Le rêve d’un nouvel âge d’or
Il se peut que nous soyons à la veille d’un âge d’or. » Il faut une bonne dose d’inconscience – ou d’optimisme – pour commencer une conférence par cette phrase en ce début d’été 2022. Pourtant l’économiste Carlota Pérez ne peut être taxée d’aucun de ces qualificatifs. A 82 ans, cette spécialiste de l’innovation, d’origine vénézuélienne, a étudié suffisamment de crises pour regarder les problèmes en face. Comme nous tous, bien sûr, elle constate à quel point la période est difficile : la pandémie, une guerre en Europe et des catastrophes climatiques de plus en plus graves viennent percuter des sociétés occidentales déjà minées par les inégalités et la montée de partis populistes.
Mais Carlota Pérez a aussi un autre prisme : c’est une spécialiste des grandes vagues d’innovation et des révolutions industrielles. Dans son modèle d’analyse, elle mêle l’approche des grands cycles économiques de Kondratiev avec la théorie de la « destruction créatrice » de Joseph Schumpeter. Cela lui a permis d’identifier cinq grandes révolutions industrielles depuis 1771 et de constater qu’elles suivent toujours le même schéma. D’abord l’arrivée d’une nouvelle technologie qui crée du chaos, de l’insatisfaction et beaucoup d’inégalités. Cela finit par former une bulle financière et il faut un, parfois plusieurs krachs pour mettre fin à cette première phase. S’ensuit alors une période de récession et d’instabilité, parfois de guerre. Puis les Etats finissent par intervenir pour remettre de l’ordre. S’ouvre alors une période de maturité où les bénéfices de la nouvelle technologie qui a tout déclenché se partagent plus équitablement : c’est l’âge d’or.
Carlota Pérez identifie cinq révolutions dans l’histoire récente : la première révolution industrielle à partir de 1771, celle des métiers à tisser mécaniques et du canal de Panama ; la deuxième à partir de 1829, avec l’arrivée du chemin de fer ; la troisième dès 1875, qui conduira à la première mondialisation avec l’acier et surtout l’électricité ; la quatrième à partir de 1908 avec le fordisme, les chaînes de montage, la production de masse et l’automobile ; et enfin, la dernière, celle qui commence en 1971 avec l’invention du microprocesseur.

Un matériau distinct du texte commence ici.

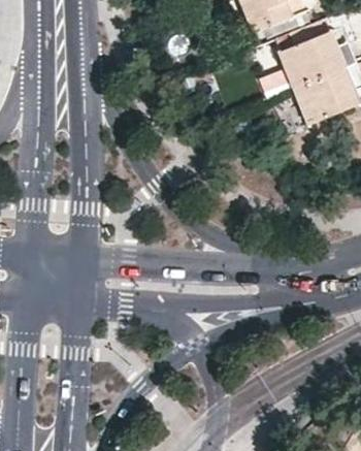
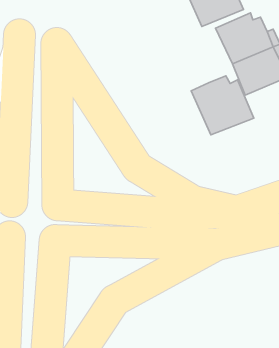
building: none -> [191,76,254,135]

Nous serions donc au milieu de cette cinquième révolution. L’année 1971 voit s’approcher la fin des trente glorieuses, l’« âge d’or » de la quatrième révolution, mais surtout le début d’une nouvelle phase de « destruction créatrice » exceptionnellement lente au début : une vingtaine d’années se sont passées entre la création du microprocesseur et l’essor de l’infrastructure qui lui a donné sa puissance, internet. Tout cela s’est accéléré ensuite, avec une finance débridée. Après plusieurs bulles et krachs – le dernier est en cours – nous serions, selon Carlota Pérez, sur le point d’entrer dans la dernière phase : la récession, puis l’âge d’or. Elle le voit à plusieurs signes, développés lors de la conférence USI des 27 et 28 juin à Paris : les « 1 % » les plus riches aux Etats-Unis gagnent à eux seuls 25 % des revenus, il y a trop de monopoles, l’économie stagne, la xénophobie monte et les pressions politiques et sociales, notamment populistes, remettent en cause le système. Il y a surtout cette inflation très menaçante. Dans les années 1970, on avait répondu aux deux chocs pétroliers par un mot d’ordre : « moins d’Etat ». Cette fois, c’est tout l’inverse : il y a tant à faire face au changement climatique qu’on supplie les Etats de se mêler de tout.
Pour Carlota Pérez, ils n’ont pas droit à l’erreur : « Si l’argent va dans les NFT et le métavers, ce ne sera pas le début de l’âge d’or, mais la promesse d’une nouvelle bulle. » Mais si les investissements mettent les technologies de l’information et les biotechs au service de l’agriculture, de l’énergie, de la construction, des matériaux verts, de la santé, ou de la nourriture, on entre dans une phase de croissance d’autant plus solide que les dépenses nécessaires sont, selon l’économiste, de même ampleur que celles de la reconstruction d’après-Seconde Guerre mondiale. Un nouvel âge d’or est donc à portée de main.
Il y a tant à faire face au changement climatique qu’on supplie les Etats de se mêler de tout.